Percy Williams

Personal information
- Full name: Lionel Percival Williams
- Born: 6 January 1879 Russell, Northland Region, New Zealand
- Died: 8 May 1947 (aged 68) New Zealand

Playing information
- Position: Hooker, Second-row, Loose forward
Club
| Years | Team | Pld | T | G | FG | P |
| 1910–13 | Wigan | 111 | 16 | 0 | 0 | 48 |
| 1914 | City Rovers | 7 | 0 | 0 | 0 | 0 |
|  | Total | 118 | 16 | 0 | 0 | 48 |
Representative
| Years | Team | Pld | T | G | FG | P |
| 1913 | Auckland | 2 | 0 | 0 | 0 | 0 |
| 1913 | New Zealand | 2 | 0 | 0 | 0 | 0 |

= Percy Williams (New Zealand rugby league player) =

NZ international rugby league footballer

Percy Williams (1879-1947) was a New Zealand rugby union and professional rugby league footballer who played representative rugby league (RL) for New Zealand.

==Early years==
Williams originally played rugby union for the City club in Auckland and represented Auckland.

==Playing career==
He played club rugby for City in Auckland and also played for the Auckland representative team. He was signed by Wigan in August, 1910.
Williams played for Wigan for three seasons between 1910/11 to 1912/13. During this time he played in 111 matches for the club in the Lancashire League, including in the 1911 Challenge Cup Final loss.

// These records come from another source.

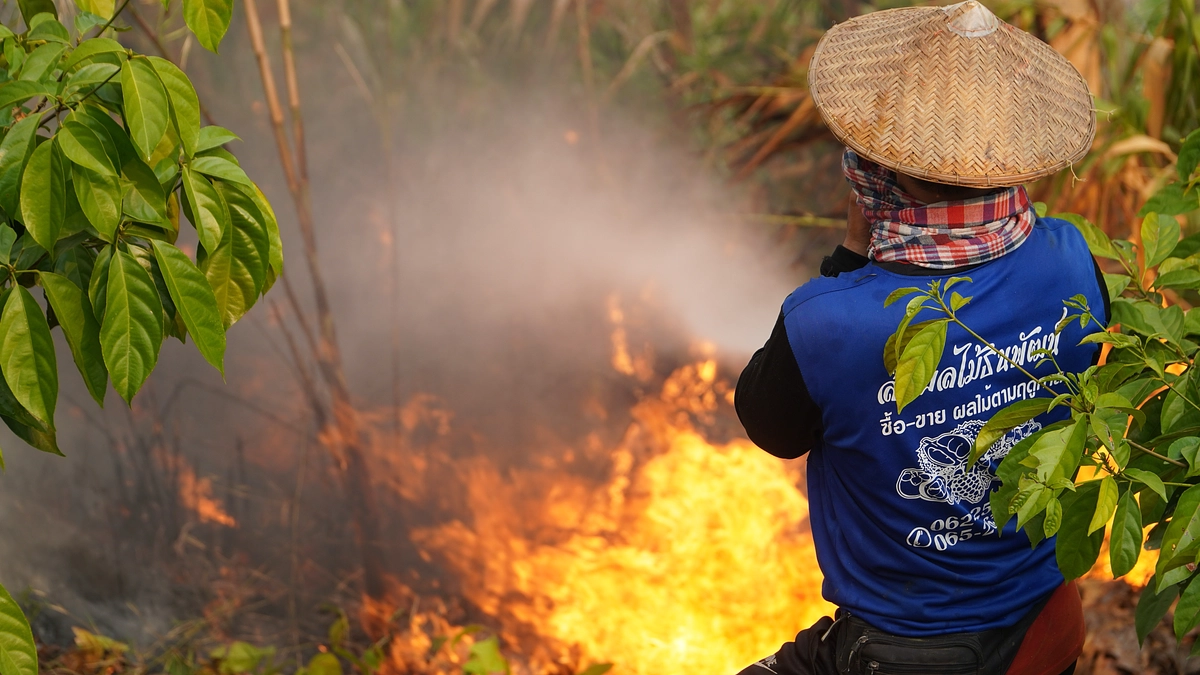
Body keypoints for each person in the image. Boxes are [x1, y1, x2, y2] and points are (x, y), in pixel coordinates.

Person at [734, 3, 1108, 674]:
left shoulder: (825, 321)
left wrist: (852, 250)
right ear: (1015, 149)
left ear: (880, 165)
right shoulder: (1074, 262)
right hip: (1046, 627)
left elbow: (769, 425)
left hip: (899, 654)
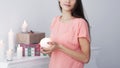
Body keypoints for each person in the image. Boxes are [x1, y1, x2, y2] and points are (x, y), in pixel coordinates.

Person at [41, 0, 91, 68]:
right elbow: (54, 55)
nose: (68, 1)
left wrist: (60, 47)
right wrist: (48, 50)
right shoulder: (55, 20)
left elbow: (85, 58)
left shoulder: (80, 23)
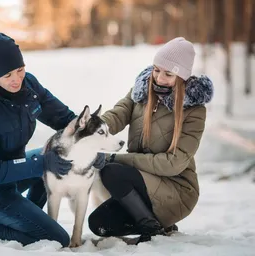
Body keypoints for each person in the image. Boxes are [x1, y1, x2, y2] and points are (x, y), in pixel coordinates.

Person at [0, 33, 104, 247]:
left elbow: (62, 118)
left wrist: (89, 144)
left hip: (12, 173)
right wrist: (42, 163)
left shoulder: (28, 85)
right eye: (7, 75)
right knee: (57, 239)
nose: (16, 79)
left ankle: (24, 215)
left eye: (20, 70)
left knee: (55, 160)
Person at [88, 37, 214, 243]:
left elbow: (173, 164)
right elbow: (117, 114)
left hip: (176, 189)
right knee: (99, 224)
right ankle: (159, 222)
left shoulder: (194, 111)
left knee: (111, 170)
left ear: (182, 76)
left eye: (168, 74)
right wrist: (90, 129)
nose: (159, 78)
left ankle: (151, 227)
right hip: (140, 181)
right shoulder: (142, 92)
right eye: (156, 70)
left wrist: (115, 158)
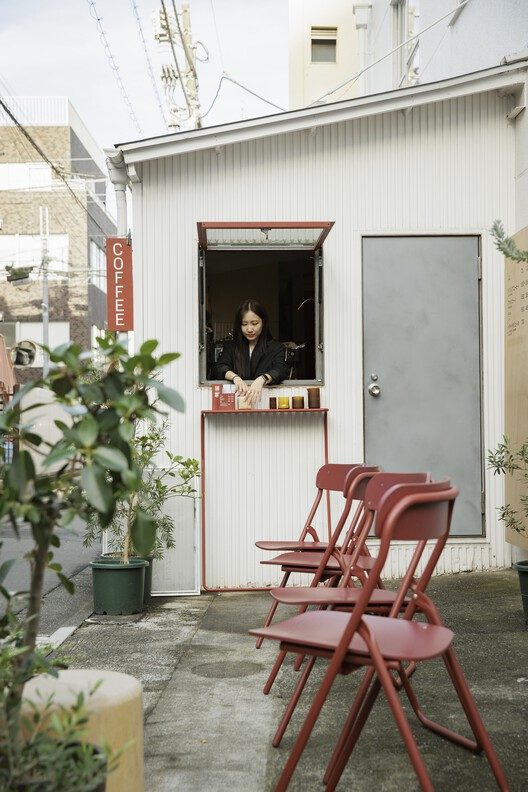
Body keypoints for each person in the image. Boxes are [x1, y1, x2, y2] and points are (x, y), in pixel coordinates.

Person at [212, 299, 289, 406]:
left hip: (265, 403)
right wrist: (235, 378)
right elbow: (220, 367)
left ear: (263, 323)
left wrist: (262, 379)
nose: (249, 329)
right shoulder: (231, 346)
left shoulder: (276, 347)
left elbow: (281, 369)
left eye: (254, 323)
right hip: (238, 403)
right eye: (244, 324)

In 1913 he was called into the New Zealand squad, joining them midway through their tour of Australia. He had been returning to New Zealand from England at the time. Williams was said to be instrumental in New Zealand's 17-11 upset victory over New South Wales.

Williams returned to New Zealand after the tour and in 1914 he played 7 matches for the City Rovers club in Auckland before announcing his retirement before the start of the 1915 season.